* _Text excerpt_:
# # # # #
POJ 3261 Milk Patterns

Description

Farmer John has noticed that the quality of milk given by his cows varies from day to day. On further investigation, he discovered that although he can't predict the quality of milk from one day to the next, there are some regular patterns in the daily milk quality.

To perform a rigorous study, he has invented a complex classification scheme by which each milk sample is recorded as an integer between 0 and 1,000,000 inclusive, and has recorded data from a single cow over N (1 ≤ N ≤ 20,000) days. He wishes to find the longest pattern of samples which repeats identically at least K (2 ≤ K ≤ N) times. This may include overlapping patterns -- 1 2 3 2 3 2 3 1 repeats 2 3 2 3 twice, for example.

Help Farmer John by finding the longest repeating subsequence in the sequence of samples. It is guaranteed that at least one subsequence is repeated at least K times.

Input

Line 1: Two space-separated integers:  N and  K
Lines 2..  N+1:  N integers, one per line, the quality of the milk on day  i appears on the  ith line.
# # # # #
(Plotted data images)

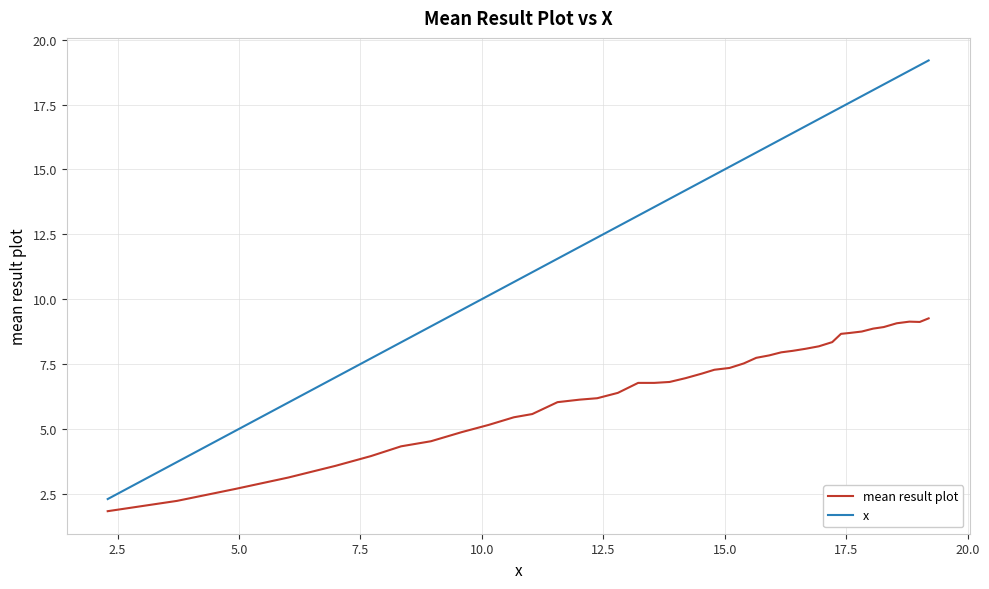

What is the difference between the maximum and minimum values in the x series?

16.9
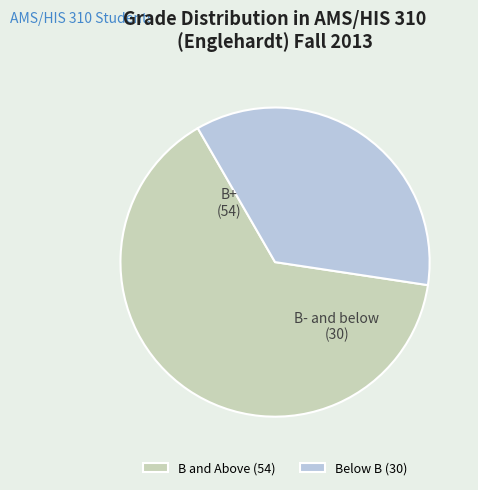

Which category has the biggest portion of the pie?

B and Above (54)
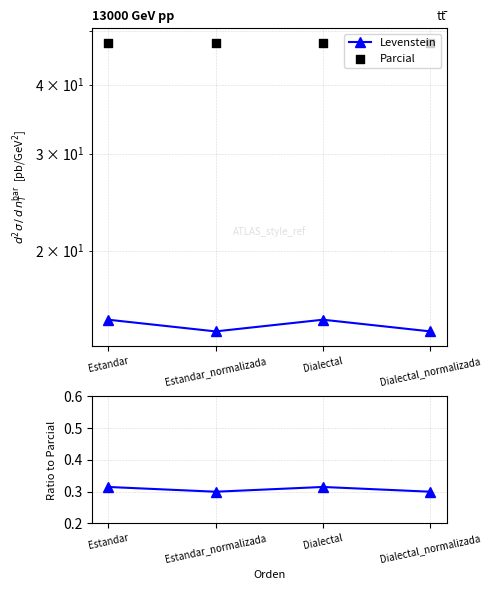

Which series reaches the minimum Y coordinate?

Levenstein / Parcial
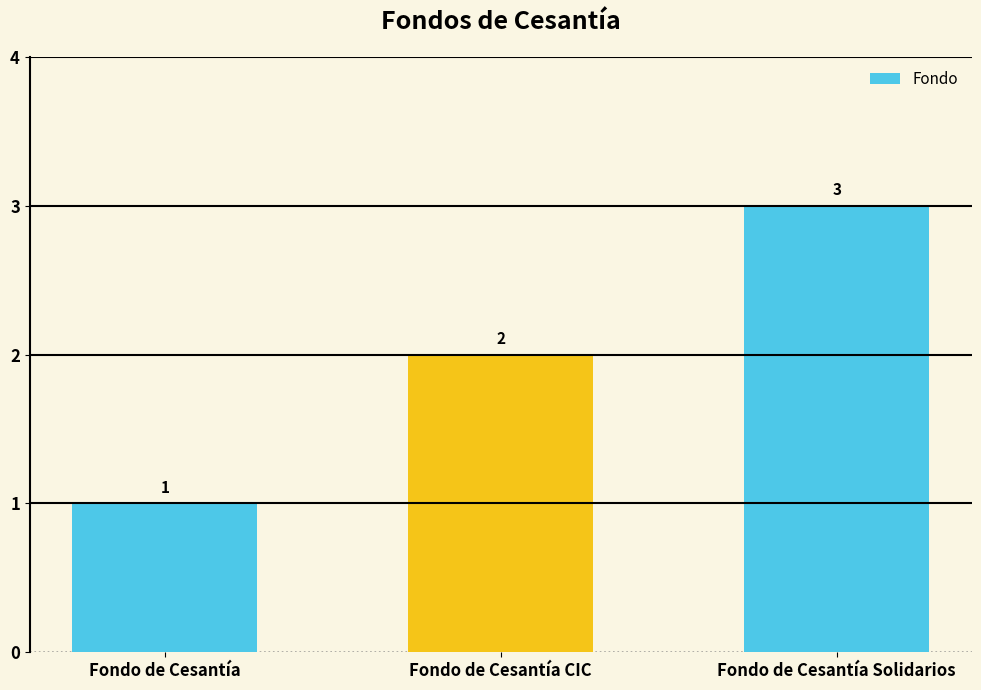

Between Fondo de Cesantía and Fondo de Cesantía CIC, which is larger?

Fondo de Cesantía CIC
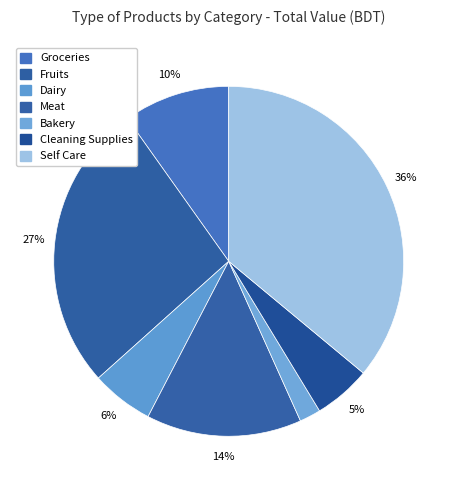

Count the number of slices in the pie.

7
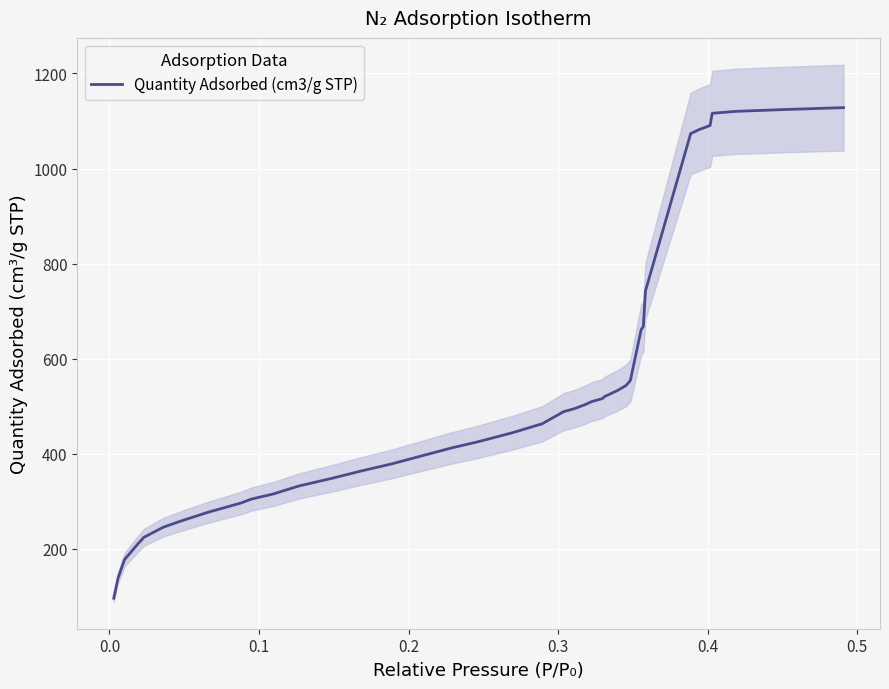

What is the maximum value for Quantity Adsorbed (cm3/g STP)?

1128.0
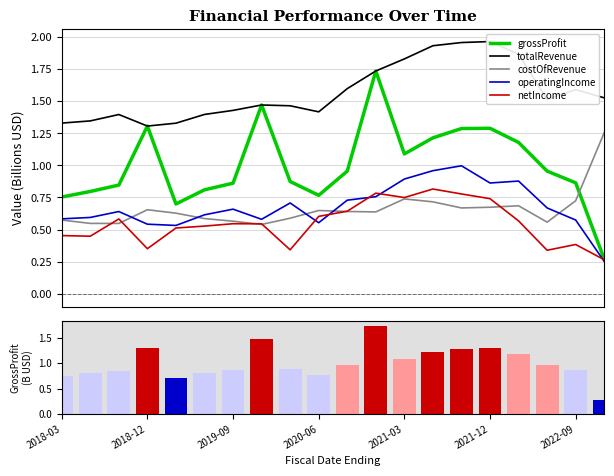

The grossProfit series shows 0.7 at 16. True or false?

False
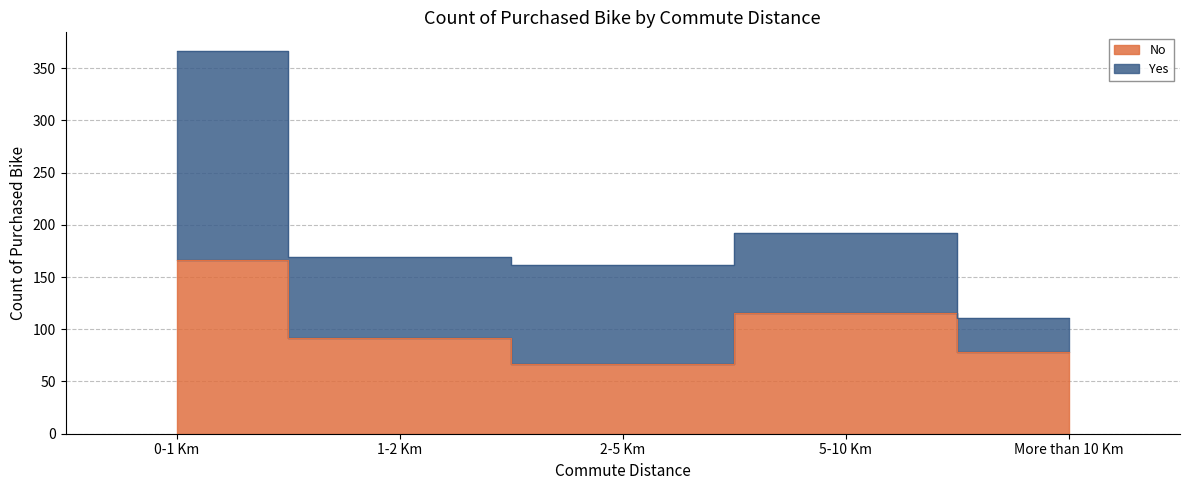

What position from the right is More than 10 Km?

1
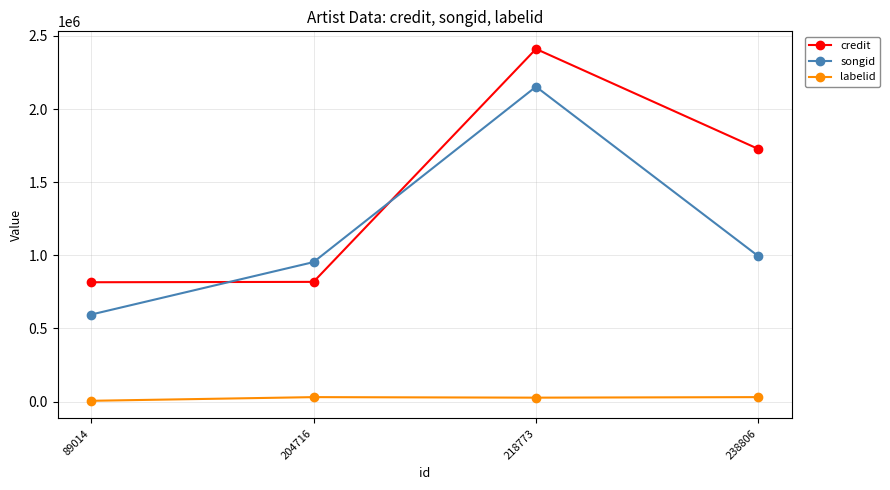

What is the maximum value for credit?

2411496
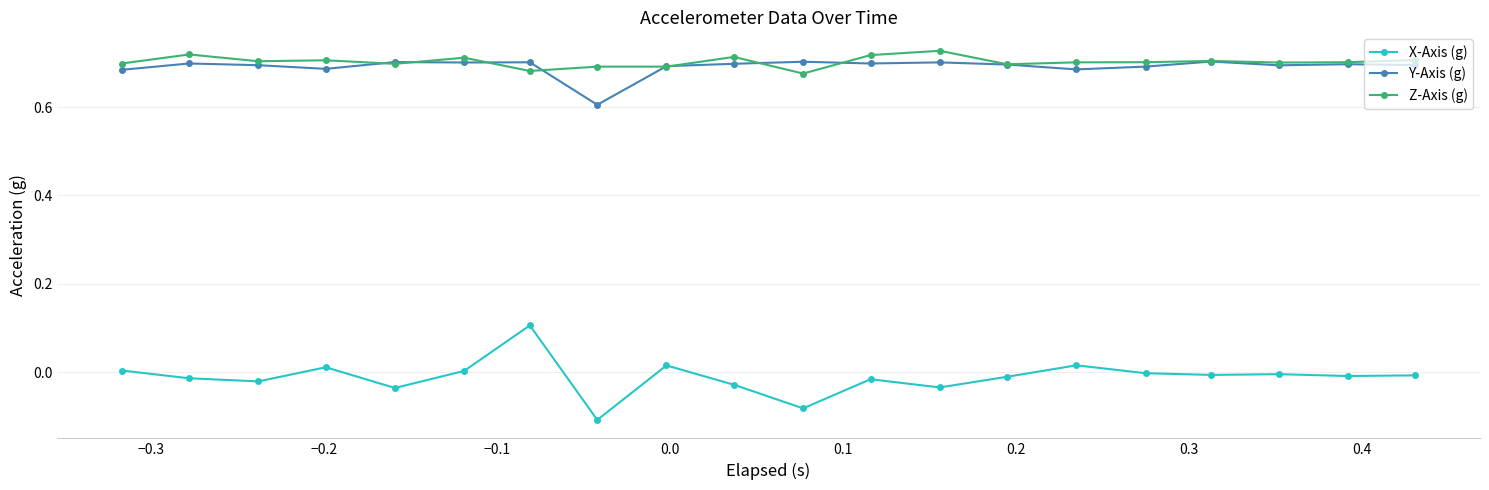

How many distinct data groups are displayed?

3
# # # # #
* _Task item_: Update the milk patterns problem statement, starting at "POJ 3261 Milk" and ending at "daily milk quality.", so that "grade" takes the place of "quality" wherever it occurs.

* _Task answer_:
POJ 3261 Milk Patterns

Description

Farmer John has noticed that the grade of milk given by his cows varies from day to day. On further investigation, he discovered that although he can't predict the grade of milk from one day to the next, there are some regular patterns in the daily milk grade.